O que é o envelhecer, em meio a tantas conjeturas filosóficas e poéticas? É o determinismo trágico do inexorável? Por que o ser humano resiste à morte e se mortifica ao apagar das luzes da sonhada juventude eterna? Em meio ao complexo vital da utopia humana, perder a mocidade e, consequentemente, a beleza, se nos assemelha com verdadeiramente morrer.

Sigamos com Taiguara: “Em seu dorso farto/carrega o fardo de caracol(…). E nos ensina a enfrentar o velho com naturalidade do determinismo biológico, legados inelutáveis do nosso relógio biológico, vitórias minimizadas, perdas enrugadas em nossa face nocauteada pelos estertores das células as quais críamos inexpugnáveis.

“Range o velho barco/lamento amargo do que não fez/E o futuro espelha/esse mesmo velho/que são vocês.” É o nosso saudoso Taiguara, nascido Taiguara Chalar da Silva, em Montevidéu, no dia 09 de outubro de 1945 e morto no trágico dia 14 de fevereiro de 1996, em São Paulo, aos 50 anos de idade, vítima de uma metástase provocada por um câncer na bexiga. Não chegou a envelhecer. Não usou os próprios versos em sua defesa, nem a esperança de derrotar o relógio implacável presente no interior do velho que somos todos nós.

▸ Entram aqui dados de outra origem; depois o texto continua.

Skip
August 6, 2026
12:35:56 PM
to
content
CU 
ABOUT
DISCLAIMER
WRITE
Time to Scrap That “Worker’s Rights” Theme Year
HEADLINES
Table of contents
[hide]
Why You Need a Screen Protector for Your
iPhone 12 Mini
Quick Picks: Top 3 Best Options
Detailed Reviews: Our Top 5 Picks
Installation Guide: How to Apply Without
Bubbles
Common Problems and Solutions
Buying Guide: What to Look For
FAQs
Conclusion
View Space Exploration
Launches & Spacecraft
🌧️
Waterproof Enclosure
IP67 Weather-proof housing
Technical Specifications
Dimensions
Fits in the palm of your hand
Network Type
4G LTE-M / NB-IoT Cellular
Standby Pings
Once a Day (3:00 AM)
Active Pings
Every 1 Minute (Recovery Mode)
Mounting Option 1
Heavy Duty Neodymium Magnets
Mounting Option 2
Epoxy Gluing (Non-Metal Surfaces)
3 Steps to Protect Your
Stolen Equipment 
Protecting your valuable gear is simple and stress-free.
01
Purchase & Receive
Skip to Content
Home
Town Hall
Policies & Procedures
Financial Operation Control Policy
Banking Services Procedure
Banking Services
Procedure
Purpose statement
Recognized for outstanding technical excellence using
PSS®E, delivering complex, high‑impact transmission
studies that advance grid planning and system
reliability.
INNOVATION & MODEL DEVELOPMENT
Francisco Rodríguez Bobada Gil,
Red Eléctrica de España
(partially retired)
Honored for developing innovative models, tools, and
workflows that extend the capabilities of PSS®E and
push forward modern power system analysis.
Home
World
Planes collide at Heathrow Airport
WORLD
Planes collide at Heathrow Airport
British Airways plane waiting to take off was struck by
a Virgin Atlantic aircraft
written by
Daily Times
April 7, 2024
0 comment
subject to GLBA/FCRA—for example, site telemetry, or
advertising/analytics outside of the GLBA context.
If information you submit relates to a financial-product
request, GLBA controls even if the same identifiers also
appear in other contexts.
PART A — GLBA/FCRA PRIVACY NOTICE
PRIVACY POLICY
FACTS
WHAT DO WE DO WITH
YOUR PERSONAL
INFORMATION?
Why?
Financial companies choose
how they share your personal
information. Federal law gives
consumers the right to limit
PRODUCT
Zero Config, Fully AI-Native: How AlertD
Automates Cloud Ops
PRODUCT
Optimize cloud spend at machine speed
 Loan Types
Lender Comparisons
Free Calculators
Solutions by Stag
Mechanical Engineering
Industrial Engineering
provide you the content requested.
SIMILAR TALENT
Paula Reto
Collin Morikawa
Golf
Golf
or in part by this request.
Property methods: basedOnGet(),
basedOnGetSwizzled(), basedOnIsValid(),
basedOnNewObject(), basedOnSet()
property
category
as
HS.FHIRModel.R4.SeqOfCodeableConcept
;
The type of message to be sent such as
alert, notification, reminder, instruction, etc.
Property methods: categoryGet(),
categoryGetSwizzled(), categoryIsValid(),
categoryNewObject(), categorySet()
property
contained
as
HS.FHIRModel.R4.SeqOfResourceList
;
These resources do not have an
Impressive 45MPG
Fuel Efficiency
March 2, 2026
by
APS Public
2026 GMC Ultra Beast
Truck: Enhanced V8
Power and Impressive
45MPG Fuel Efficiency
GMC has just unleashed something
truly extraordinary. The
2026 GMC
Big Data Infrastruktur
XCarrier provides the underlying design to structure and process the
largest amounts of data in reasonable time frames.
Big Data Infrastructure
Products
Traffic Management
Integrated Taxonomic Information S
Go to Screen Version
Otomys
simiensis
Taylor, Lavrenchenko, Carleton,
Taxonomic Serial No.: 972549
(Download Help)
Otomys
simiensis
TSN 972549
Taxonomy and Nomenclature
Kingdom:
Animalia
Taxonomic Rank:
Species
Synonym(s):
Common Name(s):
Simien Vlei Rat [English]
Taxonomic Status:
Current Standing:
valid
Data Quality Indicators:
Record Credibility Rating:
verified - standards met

Deixemos o velho entrar. Ele é nossa garantia de uma guerra em cujas batalhas fomos vencedores. Ao abrirmos nossa porta, eis que a luz enevoada do improvável olhar se mantém para os suspiros e os traços verdes de todas as nossas indefectíveis esperanças. Porque, como diria Fernando Pessoa, “Navegar é preciso/Viver não é preciso.”

Todavia, não deixe o velho entrar. Não em nosso amor pela vida, não em nossa necessária vaidade, jamais em nossa crença de que a imortalidade existe. O velho que habita em nós é necessário e nos redime de todos os excessos e erros de nosso caminhar em juventude. É ele que nos garante o presente, as glórias dos anos bons e das conquistas sem valor algum para a eternidade, mas caras ao nosso oxigênio existencial. O velho que bate à nossa porta é nosso amor simbolizado nas rugas faciais, nos passos indecisos, nas dores e na imprecisão do tempo. Mas o velho que bate à nossa porta somos nós mesmos em desespero de viver mais. Escancarar a porta para que o vejamos rente ao fogão de lenha, olhar fixo nas chamas vivas, sentidos a postos pela construção do alimento, esperança de um amanhecer adicionado ao tempo que não se apaga à mera desilusão face à inexorabilidade da escuridão.

O autor é escritor, professor, jornalista, radialista e advogado.